Additionally, companies may purchase offsets that count towards a maximum of eight percent of their total emissions. Offsets are essentially any investment that indirectly reduces carbon emissions, or effectively absorbs carbon from the atmosphere. For instance, a company could purchase a plot of forested land with the promise to protect it from resource extraction, thus ensuring that the forest will absorb atmospheric carbon for a given period of time.

The efficacy of the cap and trade program is debatable. Many environmentalists argue that the system simply justifies pollution, and is not a viable long-term solution to climate change. Personally, I tend to agree. However, I also recognize that cap and trade is currently the only game in town aimed at economically discouraging carbon pollution, while also encouraging a transition to renewable energy sources. This is important, as a similar system could eventually be implemented in Utah.

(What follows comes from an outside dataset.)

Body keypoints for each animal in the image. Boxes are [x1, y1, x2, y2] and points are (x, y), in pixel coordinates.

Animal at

California’s carbon emission reduction requirements for electricity imports into the state will spur a scramble to develop clean energy among western utilities competing to maintain their share of the California energy market. Inevitably, some states are going to fall behind in this race to transport cleaner electricity to the Golden State, leaving a highly profitable void to be filled by the more progressive and aggressive developers of alternative energy. The Utah energy sector is, to my mind, at a momentous turning point. It can either seize this opportunity and surge ahead of the crowd, or it can fight the future, drag its feet and get left behind to choke on the dust of its more enlightened competitors.

Currently, more than four-fifths of Utah’s electricity is generated by burning coal, the dirtiest and cheapest form of fossil fuel. While this contributes to some of the cheapest retail electricity rates in the country, it also puts Utah behind the curve when it comes to clean energy production. If Utah were to shift away from coal, towards cleaner sources (preferably renewables), it would be able to capitalize on the legally guaranteed growing demand for such energy in California — at the expense of marginally higher in-state energy costs.

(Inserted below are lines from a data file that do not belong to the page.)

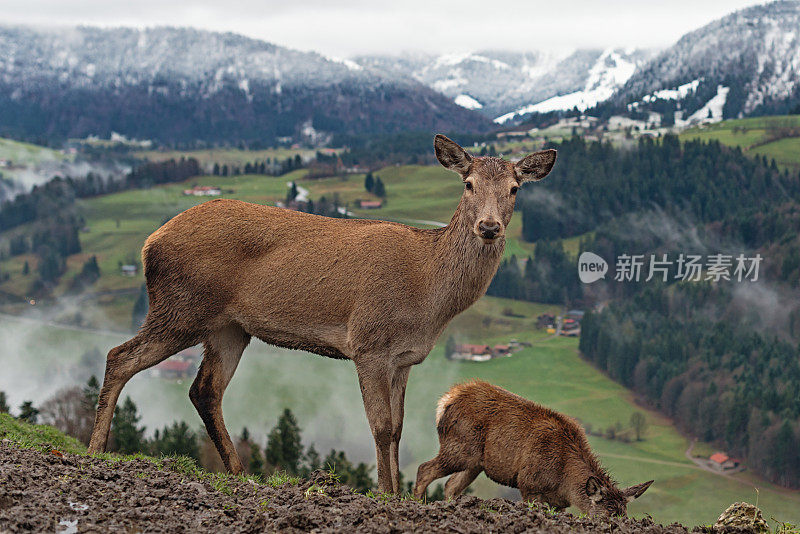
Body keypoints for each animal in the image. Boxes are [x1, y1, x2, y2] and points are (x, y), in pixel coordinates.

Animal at [87, 134, 556, 494]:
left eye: (515, 188)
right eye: (468, 183)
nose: (489, 227)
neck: (427, 293)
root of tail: (150, 243)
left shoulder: (405, 359)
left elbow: (400, 428)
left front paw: (402, 493)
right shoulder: (368, 343)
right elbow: (381, 426)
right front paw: (386, 494)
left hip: (228, 328)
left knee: (204, 389)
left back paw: (241, 474)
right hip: (182, 306)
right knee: (119, 356)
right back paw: (95, 452)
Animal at [416, 382, 652, 516]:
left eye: (624, 516)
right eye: (607, 517)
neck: (563, 479)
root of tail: (446, 400)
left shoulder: (559, 503)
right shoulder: (529, 484)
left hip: (475, 463)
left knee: (451, 485)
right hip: (460, 447)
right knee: (424, 469)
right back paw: (416, 502)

It should be noted that California’s cap and trade program is slated to end in 2020. However, politicians in the state are already discussing emission reduction goals for 2050, leading one to believe that the demand for clean/renewable energy is not going to end anytime in the near future. Whether precipitated by climatic concerns or simply by the exhaustion of our finite reserves, the epoch of fossil fuels is eventually going to end. Thus, those who argue that investing in renewables is a shaky gamble — given the currently low costs of fossil fuels and the apparently uncertain future of clean-energy-promoting policies — would do well to readjust their time horizon.

Utah is one of only eight states that possess the potential for utility-scale geothermal energy production. Geothermal is a unique renewable source of energy, and one of the largest sites in the state is conveniently located near an existing electricity transmission line to California, in the Black Rock Desert basin. Geothermal is a more reliable energy source than wind and solar, and could prove to be cost competitive with coal. Unfortunately, Utah’s political leaders are afflicted by a severe case of short-sightedness, and are rendered blind to the reality that renewable energy is the future.

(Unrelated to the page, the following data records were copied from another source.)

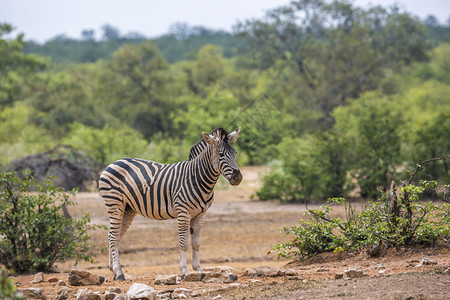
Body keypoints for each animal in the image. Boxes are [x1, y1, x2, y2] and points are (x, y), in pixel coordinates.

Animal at [97, 127, 241, 280]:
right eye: (221, 154)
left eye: (235, 153)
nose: (238, 177)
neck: (197, 178)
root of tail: (113, 162)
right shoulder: (183, 212)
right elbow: (184, 243)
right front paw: (184, 271)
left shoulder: (201, 215)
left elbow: (196, 243)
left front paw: (198, 269)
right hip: (115, 204)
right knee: (113, 236)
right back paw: (119, 272)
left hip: (128, 209)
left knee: (114, 236)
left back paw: (113, 270)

California’s cap and trade system is merely a foreshadowing of what is to come in America’s economic and energy future. The country, and the world, are beginning to evaluate the true costs of carbon-intensive energy production, and the assessment that is taking shape does not look favorable for fossil fuels. Utah, blessed as it is by its proximity to a huge renewable energy market, and with an abundance of renewable energy production potential, could easily emerge as a huge winner in the looming economic evolution.